Running Shiphook as a systemd service

After HTTPS + nginx are set up, you’ll usually want Shiphook to run in the background, survive SSH disconnects, and start on boot. On most modern Linux distros (including AlmaLinux), use systemd.

The automated shiphook setup-https script (and interactive shiphook when you answer y to HTTPS) creates a per-domain unit at /etc/systemd/system/shiphook-<domain>.service (long domains are safely truncated+hashed), reloads systemd, and runs systemctl enable --now <unit>.service when systemd is available and the CLI passes the install path (normal sudo flow).

If the unit already exists, setup-https leaves it unchanged by default so re-running setup does not reinstall the service. To force reinstall/restart from setup, set SHIPHOOK_REINSTALL_SYSTEMD=1.

To avoid accidental duplicates, setup-https also checks for an existing unit that already uses the same WorkingDirectory (same repo path). If found, it skips creating another unit name for that repo unless you force reinstall.

If a Shiphook unit is already active, running shiphook again from an interactive terminal will restart/start the default service workflow.

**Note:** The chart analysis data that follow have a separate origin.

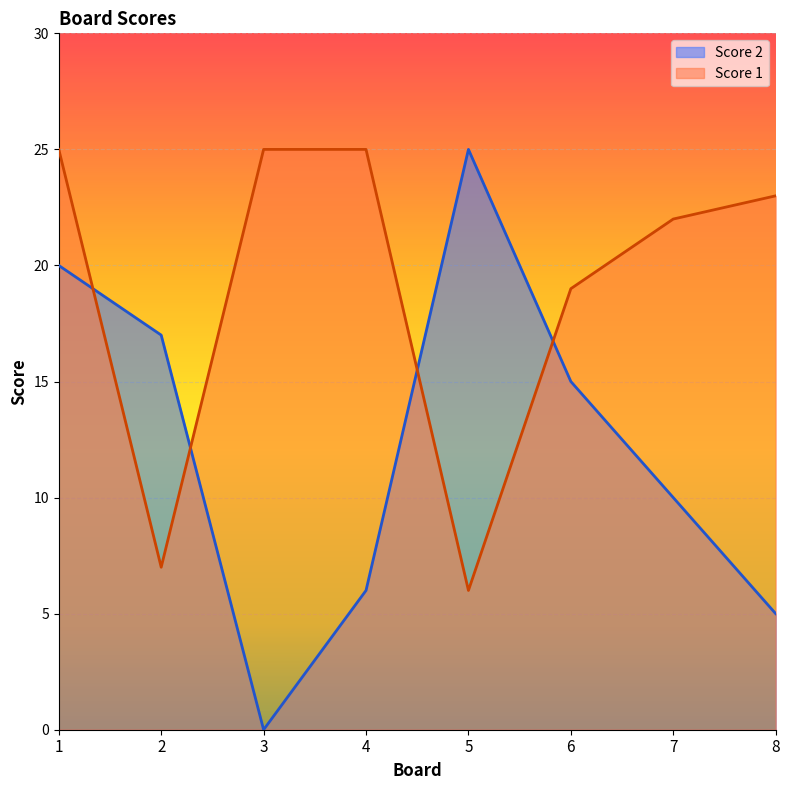

How many data points in Score 1 are above 23?

3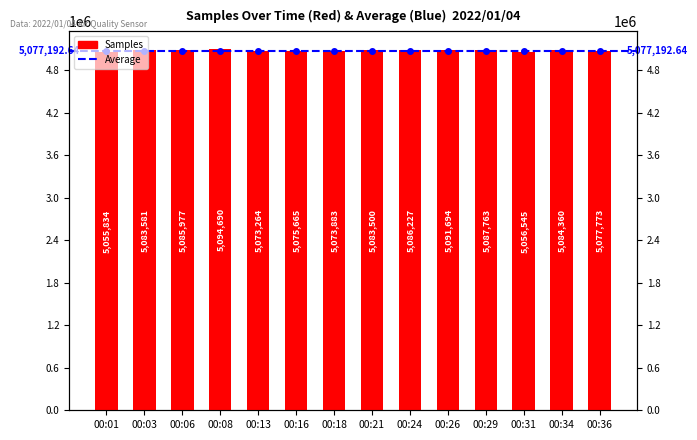

What is the ratio of the value at 00:08 to the value at 00:34?

1.0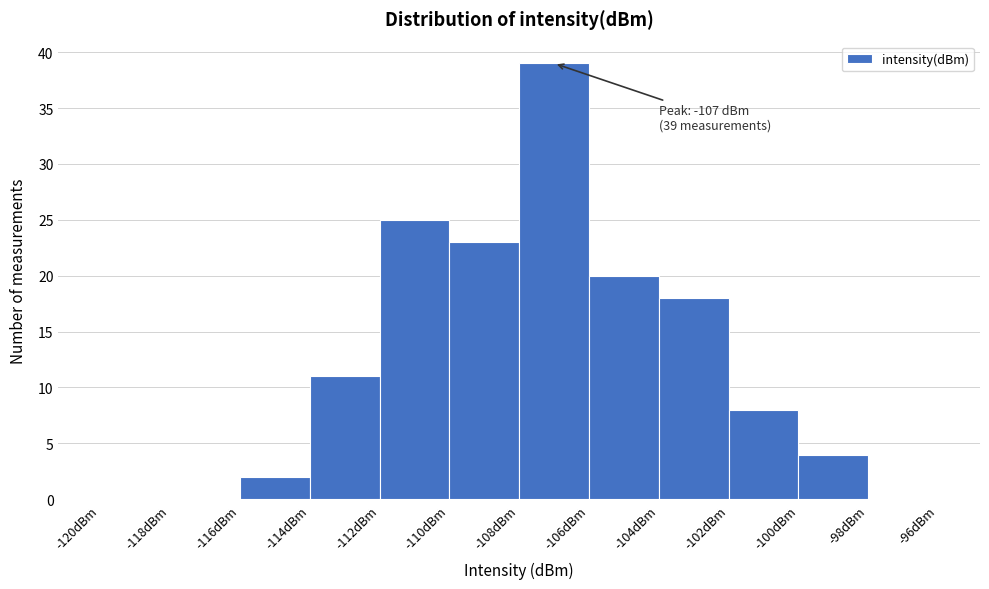

Which range on the x-axis has the tallest bar?

-108 to -106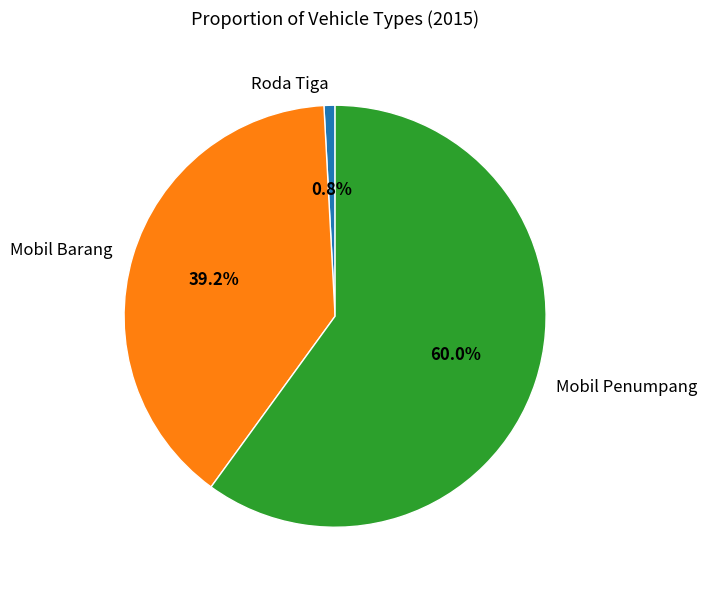

Count the number of slices in the pie.

3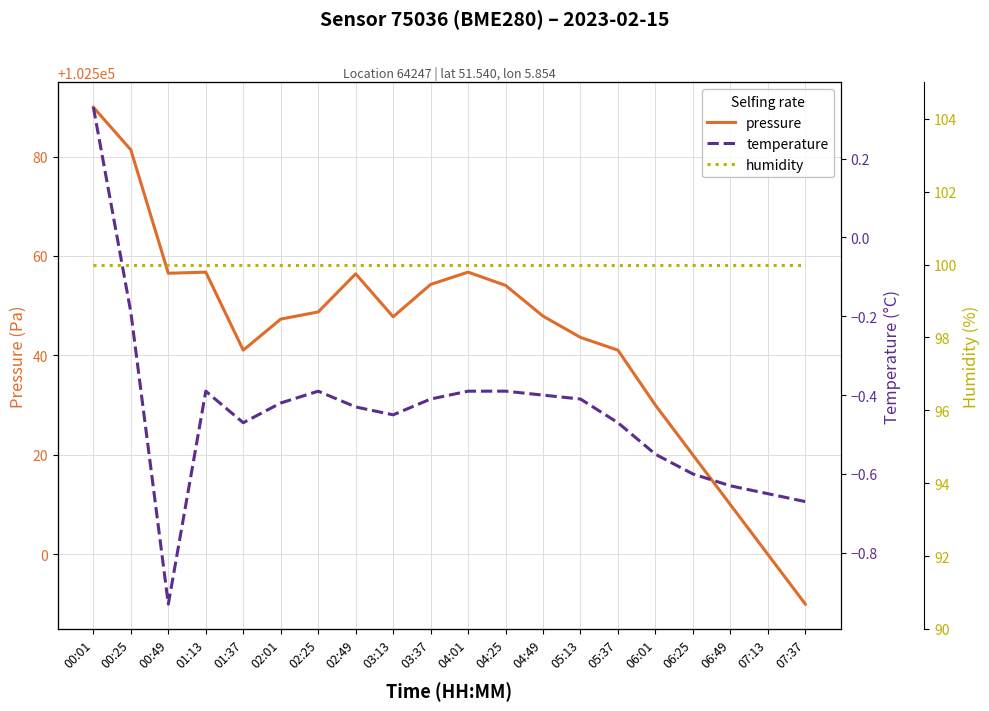

How many values in the pressure series exceed 102547?

12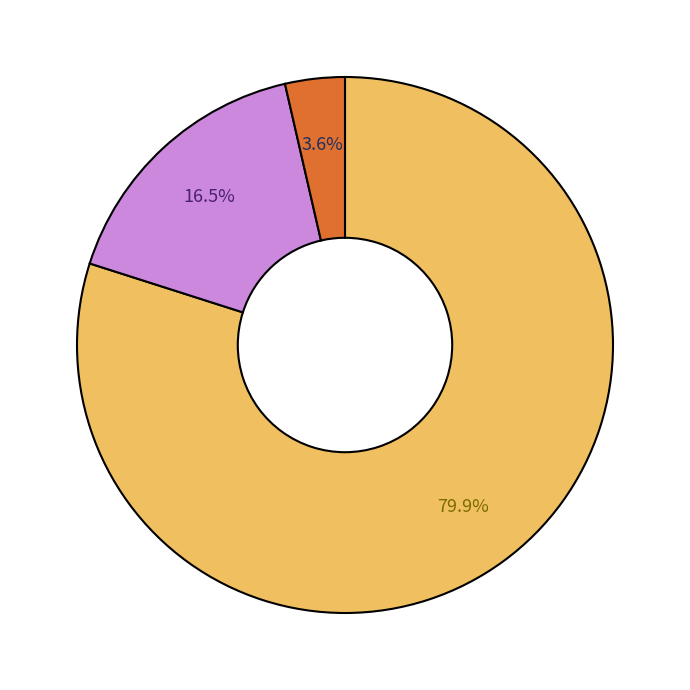

Is there a majority slice in this chart?

Yes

When systemd starts Shiphook, the CLI won't try to restart it again (avoids restart loops). Running shiphook manually from an interactive terminal can restart the unit so the service comes up with updated config.

---

Example service unit

Assuming:

• Your repo lives at /srv/my-app (replace with your repo path)
• You want the default Shiphook port (3141) and path (/)

Create /etc/systemd/system/shiphook.service as root:

[Unit]
Description=Shiphook deploy webhook
After=network.target

[Service]
Type=simple
WorkingDirectory=/srv/my-app
ExecStart=/usr/bin/env shiphook
Restart=on-failure
RestartSec=5s

# Optional: environment overrides
Environment=SHIPHOOK_PORT=3141
# Environment=SHIPHOOK_PATH=/webhook
# Environment=SHIPHOOK_RUN_SCRIPT=npm run deploy

[Install]
WantedBy=multi-user.target

Then reload and start:

sudo systemctl daemon-reload
sudo systemctl enable --now shiphook.service
sudo systemctl status shiphook.service

Shiphook now:

• Runs in the background
• Starts on boot
• Is proxied by nginx+Certbot on HTTPS (from the HTTPS setup docs)

---

Notes

• Set WorkingDirectory to the repo where Shiphook should run (and where shiphook.yaml lives). This is usually the same directory you cd into before running shiphook manually.

• Create a non-privileged user for the service (for example, shiphook) and ensure that repo directory is owned/readable by that user:

  sudo useradd --system --shell /usr/sbin/nologin --home /nonexistent shiphook
  sudo chown -R shiphook:shiphook /srv/my-app

• Use journalctl -u shiphook.service to inspect logs (including deploys and secrets setup).

• You can still run shiphook deploy manually to trigger one-off deploys; it doesn’t interfere with the service.

One service, multiple apps/domains

You can run either one process for many apps (recommended) or one service per app/domain:

• Single process mode: one unit with apps: config handles many repos/domains.
• Per-app mode: one shiphook-<domain>.service per repo/domain, each on its own port.

shiphook.service (or a custom unit name) can run a single Shiphook process that serves multiple apps via apps: config. This is the recommended way to host multiple repos/domains on one server:

• one shiphook.service
• one Shiphook process
• multiple app routes (host + path)
• one secret per app

Different apps can deploy concurrently; deploys for the same app are serialized.

---

Cleanup helper (development/troubleshooting)

During webhook/CD setup iterations, stale nginx blocks and old Shiphook unit files are a common source of 404/405/502 surprises. Use:

# Remove Shiphook-managed entries for one domain
# (matching nginx files + matching shiphook*.service units for that domain)
shiphook cleanup --domain shiphook.example.com

# Remove all Shiphook-managed nginx/systemd entries
shiphook cleanup --all

The command creates a timestamped nginx backup before changing files.